Nur bei uns Menschen funktioniert das nicht.
Bei Paniksituationen werden wir oft kopflos, der Verstand setzt aus, das Gefühl funktioniert nur reduziert.
Alles Leben ist im Fluss.
“Panta rhei”, die heraklitische Lehre.
Niemand kann zweimal in den gleichen Fluss steigen, das Wasser verändert sich immer, es ist nie das gleiche Wasser.
Man muss sich nicht treiben lassen, eher seinen festen Standpunkt finden, wissen wo man sich befindet, seinen inneren Kompass haben, den roten Faden des Schicksals, einen Rettungsanker haben.
Das Leben folgt den Regeln des Schicksals aber man selbst entscheidet immer wieder selbst wo die Strömungen des eigenen Lebens hingehen.
Man denkt, oder es denkt. Nicht geplant, einfach von irgend einem Impuls angeregt,
sich seinen Weg suchend.
” ich bin auch noch da” so klingt es und ist schon wieder weg.
Andere sind stumm, bleiben in einer Gedankenschleife, im Schweigen gefangen, bis eine mentale Tür aufgeht.
Im Spannungsfeld zwischen Zukunft und Vergangenheit, oft zeitlos, irgendwann und irgendwo stattfindend.
Oft wenig konkret, ein paar Details gemischt mit Neuem, ein mentaler Mix von Fragmenten des Seins.
Etwas vom Baum des Lebens, wissend ,
dass es ja nicht nur Baum und Bäume oder Wälder sind, die einem anregen.

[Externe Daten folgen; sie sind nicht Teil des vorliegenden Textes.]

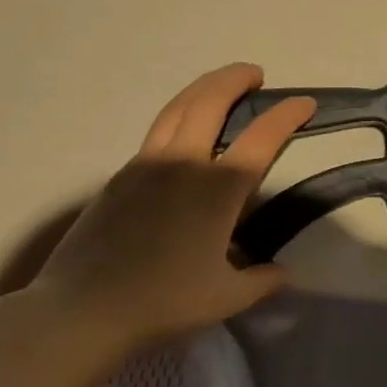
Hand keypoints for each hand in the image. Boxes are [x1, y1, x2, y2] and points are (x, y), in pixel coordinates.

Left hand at [31, 64, 313, 350]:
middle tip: (255, 73)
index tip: (305, 103)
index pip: (262, 137)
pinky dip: (178, 114)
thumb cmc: (162, 303)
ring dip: (204, 86)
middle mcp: (184, 163)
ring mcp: (147, 165)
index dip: (288, 114)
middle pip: (211, 101)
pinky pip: (156, 131)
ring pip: (178, 106)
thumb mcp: (224, 298)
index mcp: (218, 189)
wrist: (82, 312)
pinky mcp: (120, 176)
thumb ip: (260, 281)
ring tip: (220, 84)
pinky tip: (183, 130)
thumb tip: (282, 273)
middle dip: (236, 78)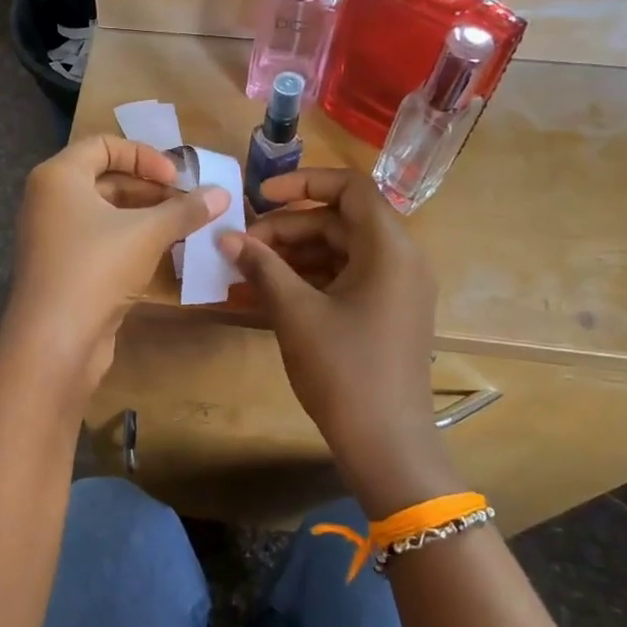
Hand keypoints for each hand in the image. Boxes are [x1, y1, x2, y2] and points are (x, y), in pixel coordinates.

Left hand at [3, 136, 227, 392]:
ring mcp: (52, 237)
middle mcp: (48, 200)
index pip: (104, 145)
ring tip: (182, 228)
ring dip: (144, 217)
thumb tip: (222, 194)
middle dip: (150, 188)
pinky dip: (129, 241)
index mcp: (58, 177)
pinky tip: (162, 254)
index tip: (178, 179)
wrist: (55, 340)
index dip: (145, 156)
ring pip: (104, 213)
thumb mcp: (148, 233)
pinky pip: (99, 241)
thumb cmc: (96, 268)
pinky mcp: (61, 269)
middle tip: (188, 204)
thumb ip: (186, 210)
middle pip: (105, 179)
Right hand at [220, 168, 449, 512]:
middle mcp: (400, 259)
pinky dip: (308, 281)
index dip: (303, 183)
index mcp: (389, 248)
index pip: (350, 188)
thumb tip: (226, 237)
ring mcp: (395, 289)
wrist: (386, 443)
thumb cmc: (343, 370)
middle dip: (287, 229)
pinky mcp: (385, 314)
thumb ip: (262, 267)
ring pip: (339, 252)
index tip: (259, 196)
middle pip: (339, 222)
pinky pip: (344, 280)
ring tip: (247, 271)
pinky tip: (267, 294)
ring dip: (292, 256)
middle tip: (242, 247)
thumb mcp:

Es ist die ganze Erde mit allen Facetten, mit all dem, was sich davon in seinem Unterbewusstsein festgesetzt hat.
So die Frage: Gibt es ein Ende der Welt. Die Antwort ist nein. Die Erde ist rund, und wer weiss denn schon wo der Anfang oder das Ende ist. Egal wie man geht , man kommt immer irgendwo heraus.
Die eigene Gedankenwelt zimmert sich aus allem was sie hat etwas zusammen, was einfach nicht passt.
Es sind Träume, Nacht-und Tagträume.
Einfach so.
Im Supermarkt seines mental Gespeicherten.
Manchmal ist es ein Stop an den Haltestellen seines Lebens, warten daß man abgeholt wird, oder umsteigen, einsteigen kann, in eine neue Reise .
Gedankensplitter können eine Orientierungshilfe sein. Das Billet in neue Ideen.
Der kreative Funke.
Man muss das Überleben beenden um zu leben und Gedankensplitter können dazu beitragen und einem helfen das Gestrüpp des auf einem täglich Einströmenden zu durchdringen.
Vielleicht bedeutet dies nur einmal das Mobiltelefon wegzulegen, sich hinzulegen oder hinzusetzen, zu meditieren, Stille geniessen, sich selbst sein,
um dann seinen Gedanken wieder freien Lauf zu lassen.